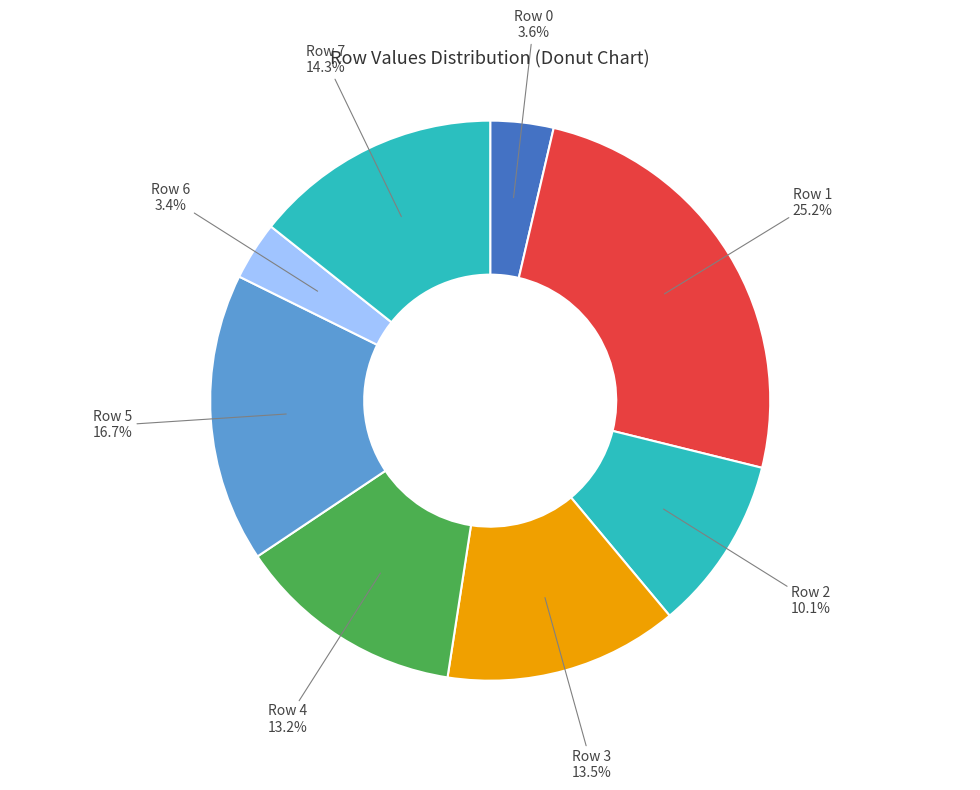

What is the ratio of the value at Row 0 to the value at Row 6?

1.1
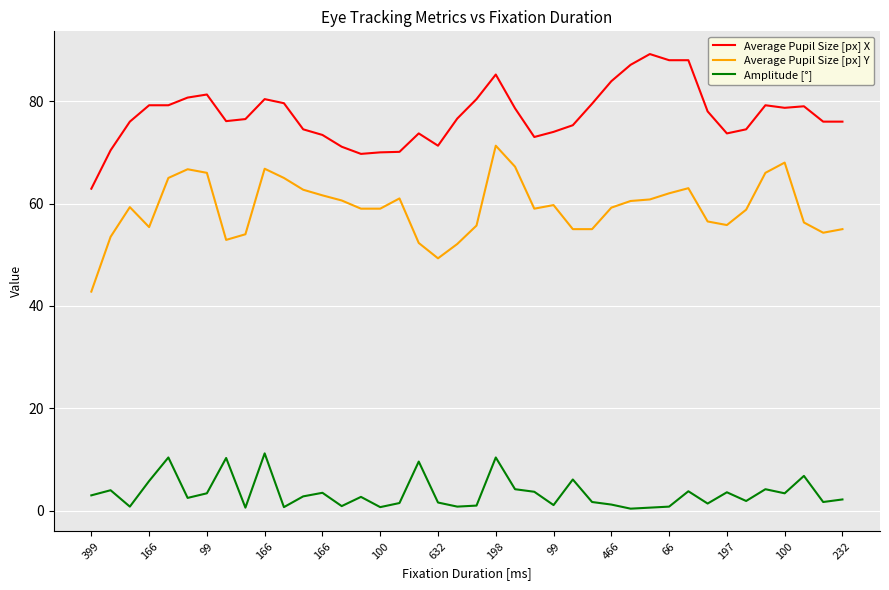

Which series has the largest total across all categories?

Average Pupil Size [px] X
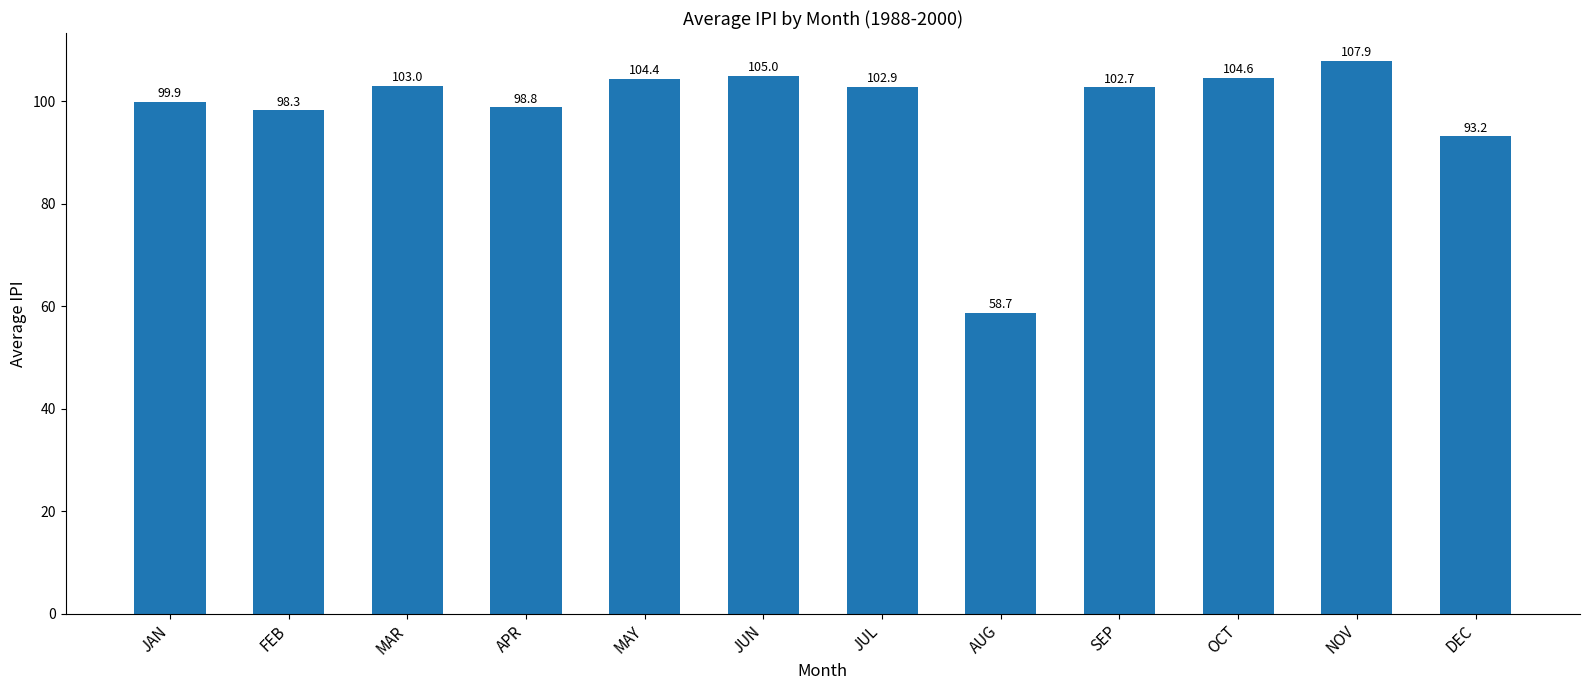

What is the value of the 5th bar from the left?

104.4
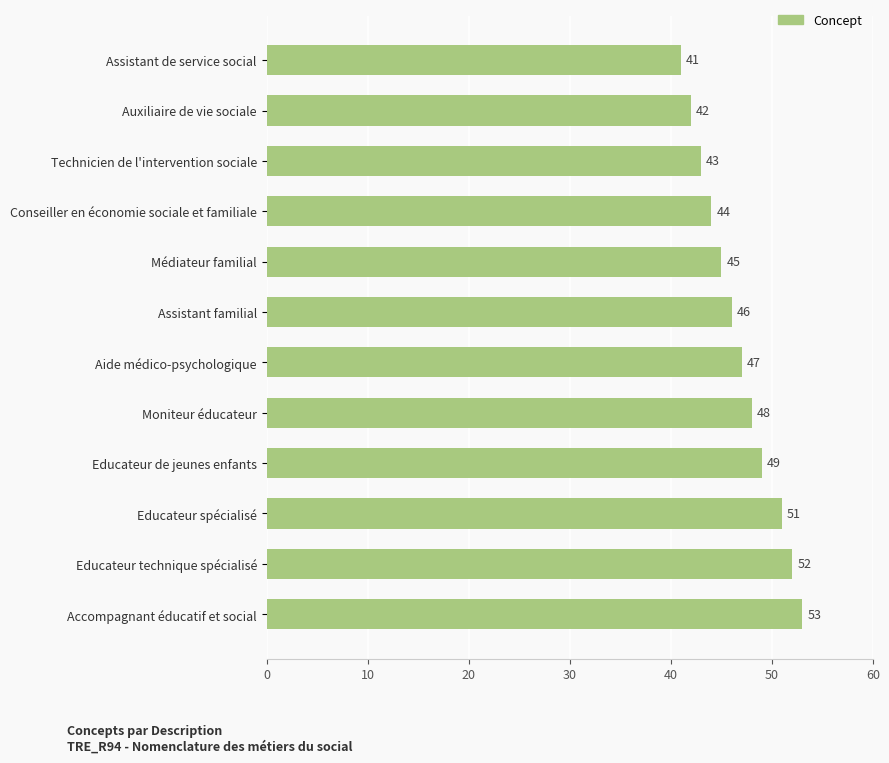

How many bars are there in total?

12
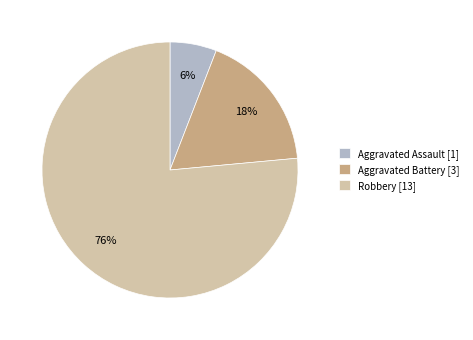

To the nearest percent, what is the combined percentage of Aggravated Battery and Aggravated Assault?

24%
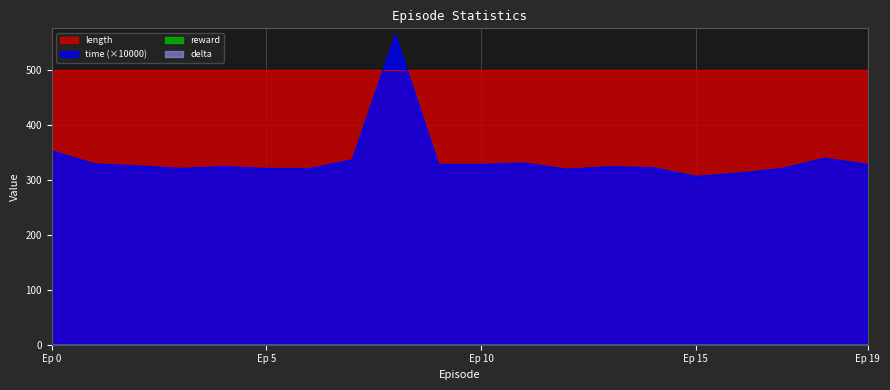

Does the chart have visible grid lines?

Yes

* _WHAT TO PRODUCE_: Return every line in the data above that contains the string "value". Matches must have the same uppercase and lowercase letters.

* _TASK ANSWER_:
What is the ratio of the value at Row 0 to the value at Row 6?
What is the value of the 5th bar from the left?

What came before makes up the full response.